Introduction.

victor, 1931.

Victor, c’est son nom, n’a jamais eu d’enfants. Il a rencontré Paulette, ma grand-mère, en 1947 sur les marchés. Elle vendait du tissu. Il bossait pour un copain. Il avait passé trois ans au service militaire, cinq ans en Allemagne. Il était maigre et charmant, doux comme un agneau et plein de bonne volonté.

Mes frères, ma sœur Sarah et moi, nous déjeunions tous les jours chez ma grand-mère. Nous étions la tribu pour laquelle elle se pliait en douze en râlant. Ma mère avait installé un piano là-bas car je devais étudier tous les jours après mon repas, précisément de midi et demie à une heure et demie. Mamie, intransigeante, veillait au grain.

Quand ma grand-mère était en colère, elle bourdonnait pendant des heures qu’elle aurait mieux aimé être six pieds sous terre avec son Jeannot. C’est ce qui a fini par arriver, en novembre 79, le onze, je crois. Je me souviens, c’était un week-end où il a fait très beau. Un été indien pour la fin de semaine. Elle s’est couchée ce samedi-là et elle a sombré dans le silence de son sommeil, perdue dans un rêve. J’avais neuf ans.

Du jour au lendemain, nous nous sommes retrouvés en tête-à-tête, le vieil homme qui n’avait jamais rien dit et moi. Nous étions seuls avec la radio et les bocaux de fruits. Et c’est au gré des confitures gorgées du goût de ma petite enfance que Paulette nous accompagnait, lui et moi dans nos hivers, jusqu’à ce qu’un beau jour il n’y ait plus le moindre fruit. Nous avons alors lâché la main patinée de la vieille dame qui nous disait Adieu et nous nous sommes glissés dans le cours des choses. Tonton Victor était devenu mon grand-père.
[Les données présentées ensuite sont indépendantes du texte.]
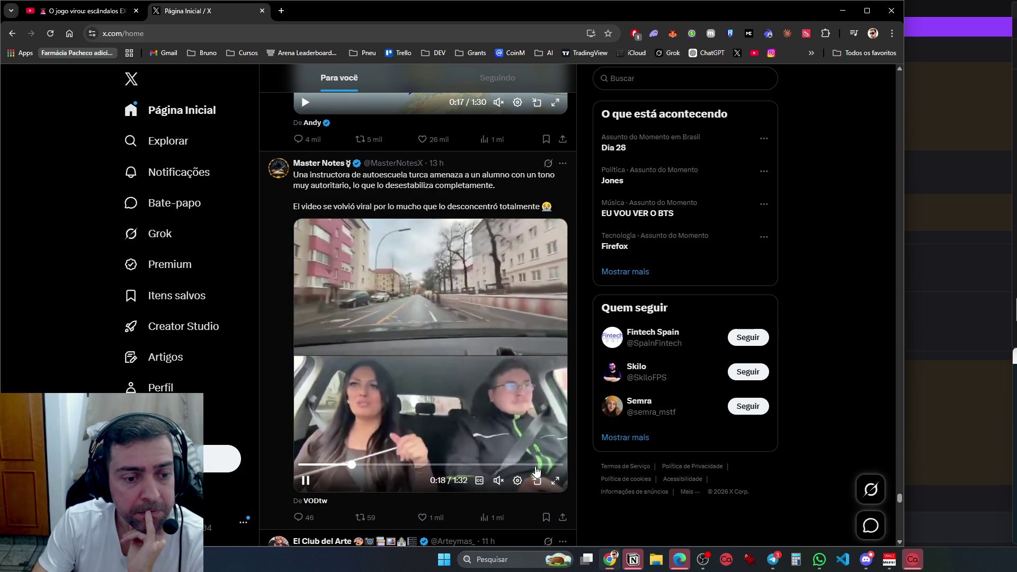
Scroll past the BBC, MAGA Voice and Pokémon card posts to the Anime Shots Jujutsu Kaisen (2023) clip
scroll(537, 474, down, 6)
Nous avons accommodé l’appartement à notre sauce, comme un lieu de souvenirs qui s’offre une seconde vie. Nous l’avons rempli par le son du piano et l’odeur des repas, par le bonheur de se connaître et la joie merveilleuse de veiller l’un sur l’autre. Nous nous étions choisi — grand-père et petite-fille. Il a semé dans le coeur tendre de ma vie son amour sans condition.

Silencieusement infaillible, doucement fort, il était le pilier sur lequel je posais les coudes.

En septembre 2004, un médecin m’a appelé pour me dire que mon grand-père allait mourir d’un cancer généralisé. Les métastases avaient déjà atteint le cerveau.

Nous devions nous engager ensemble sur cette route cinglée qui s’ouvrait comme un gouffre jusqu’aux portes de son tombeau.

Nous avons refermé ensemble la petite maison de campagne où j’avais passé mon enfance. L’été était terminé.

Je serrais mon grand-père dans mes bras et prenais ses mains dans les miennes en priant pour que le temps s’arrête. Je m’embarquais dans ses grands yeux d’eau claire et j’essayais, bécasse, de retenir la gondole avec mes intentions absurdes.

Certaines disparitions nous crèvent comme des ballons légers.

Le monde sans lui, comment faire ?

Onze années sont passées. Victor est toujours là, un peu plus haut dans l’espace, accroché à un fil que je tiens dans la main et ne veux pas lâcher.

Le Journal de Victor, sera, je l’espère, le récit d’un passage, d’un Adieu et la voix de sa libération.